**BRIEF:** What is needed is a faithful transcription of all the data below, pictures excluded.

**INFORMATION PROVIDED:**
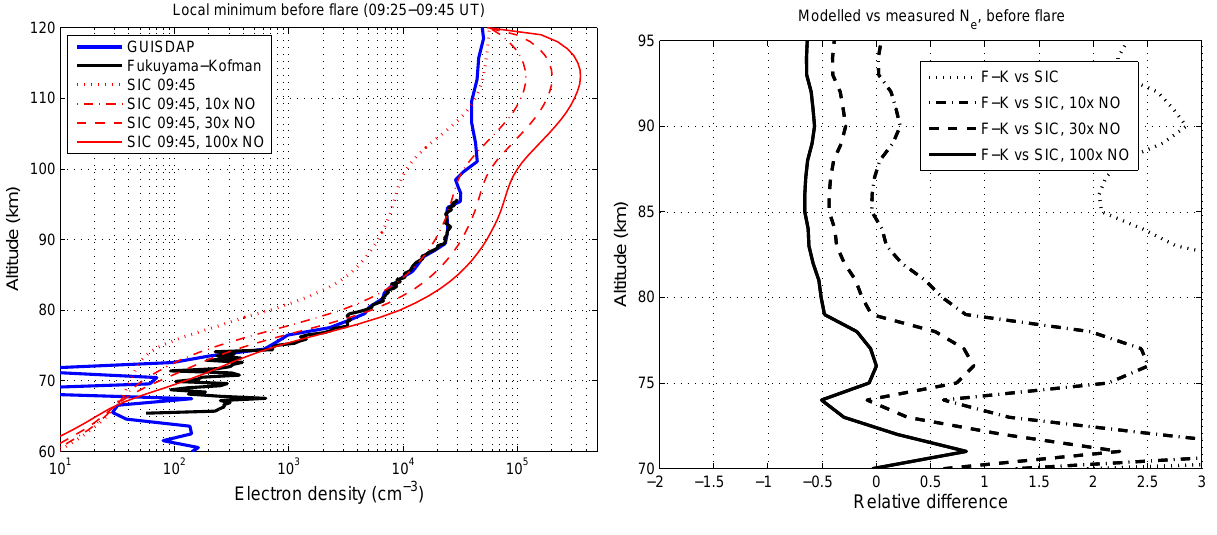
Fig. 4. The 28 October 2003 X17 flare event. Left plot: SIC and EISCAT results before the flare onset. GUISDAP profiles are averaged over the minimum in electron density preceding the flare, 09:25–09:45UT, bad profiles removed. The F-K MCMC fit was applied to data averaged over the same interval. SIC was run without hard-X-ray ionisation, the initial [NO] profile multiplied by 10, 30 and 100 at 08:00UT. The SIC results are shown for 09:45. Right plot (N.B: altitudes restricted to 70–95km): Relative differences between F-K MCMC and SIC electron densities, (N e ( F-K ) − N e ( SIC ))/N e ( F-K ) .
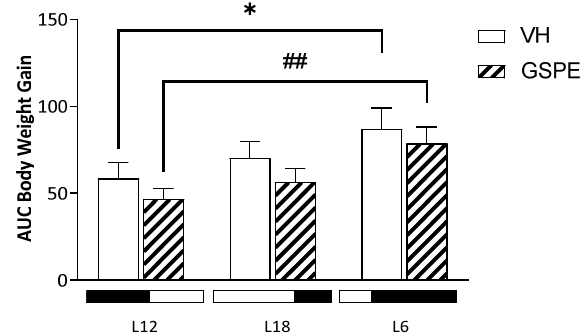
Figure 1. Body weight gain as area under the curve (AUC) of Fischer 344 rats treated with VH or GSPE exposed to standard (12 h light:12 h dark), long (18 h light:6 h dark), or short (6 h light:18 h dark) photoperiods fed with STD diet ( n = 8). The results are presented as the mean ± SEM. * indicates significant differences within VH groups (Student’s t test, * p < 0.05); # indicates significant differences within GSPE groups (Student’s t test, ## p < 0.01).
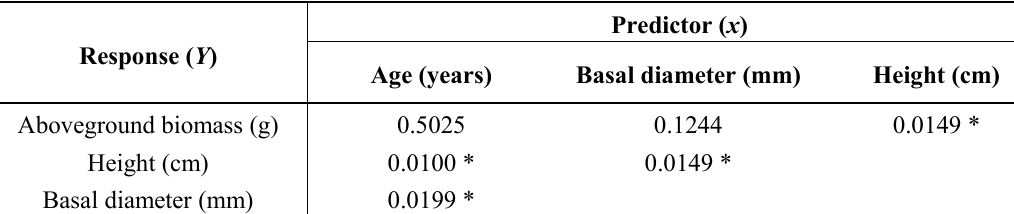
Table 2. Significance levels ( p -values) for the non-parametric analyses of covariance (ANCOVA) testing for a difference in the relationships for the two environments between age, basal diameter or height, as predictor variables and aboveground biomass, height or basal diameter as response variables.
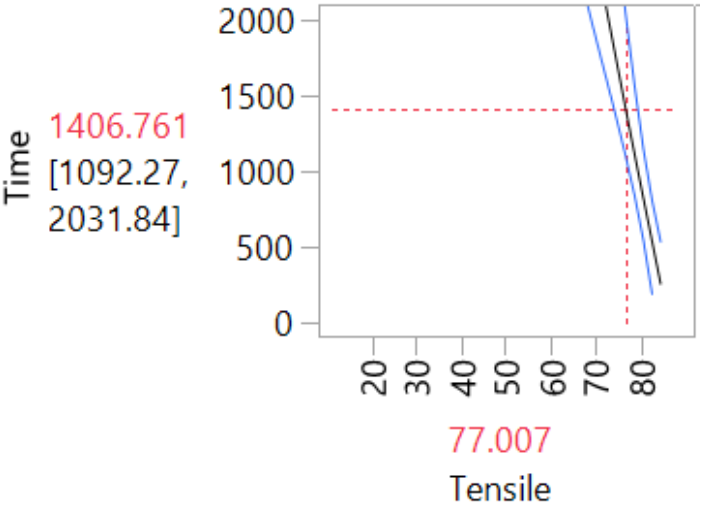
Figure 2. Intersection point in time and 10% of degradation.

**OUTPUT:**
Fig. 4. The 28 October 2003 X17 flare event. Left plot: SIC and EISCAT results before the flare onset. GUISDAP profiles are averaged over the minimum in electron density preceding the flare, 09:25–09:45UT, bad profiles removed. The F-K MCMC fit was applied to data averaged over the same interval. SIC was run without hard-X-ray ionisation, the initial [NO] profile multiplied by 10, 30 and 100 at 08:00UT. The SIC results are shown for 09:45. Right plot (N.B: altitudes restricted to 70–95km): Relative differences between F-K MCMC and SIC electron densities, (N e ( F-K ) − N e ( SIC ))/N e ( F-K ) .
Figure 1. Body weight gain as area under the curve (AUC) of Fischer 344 rats treated with VH or GSPE exposed to standard (12 h light:12 h dark), long (18 h light:6 h dark), or short (6 h light:18 h dark) photoperiods fed with STD diet ( n = 8). The results are presented as the mean ± SEM. * indicates significant differences within VH groups (Student’s t test, * p < 0.05); # indicates significant differences within GSPE groups (Student’s t test, ## p < 0.01).
Table 2. Significance levels ( p -values) for the non-parametric analyses of covariance (ANCOVA) testing for a difference in the relationships for the two environments between age, basal diameter or height, as predictor variables and aboveground biomass, height or basal diameter as response variables.
Figure 2. Intersection point in time and 10% of degradation.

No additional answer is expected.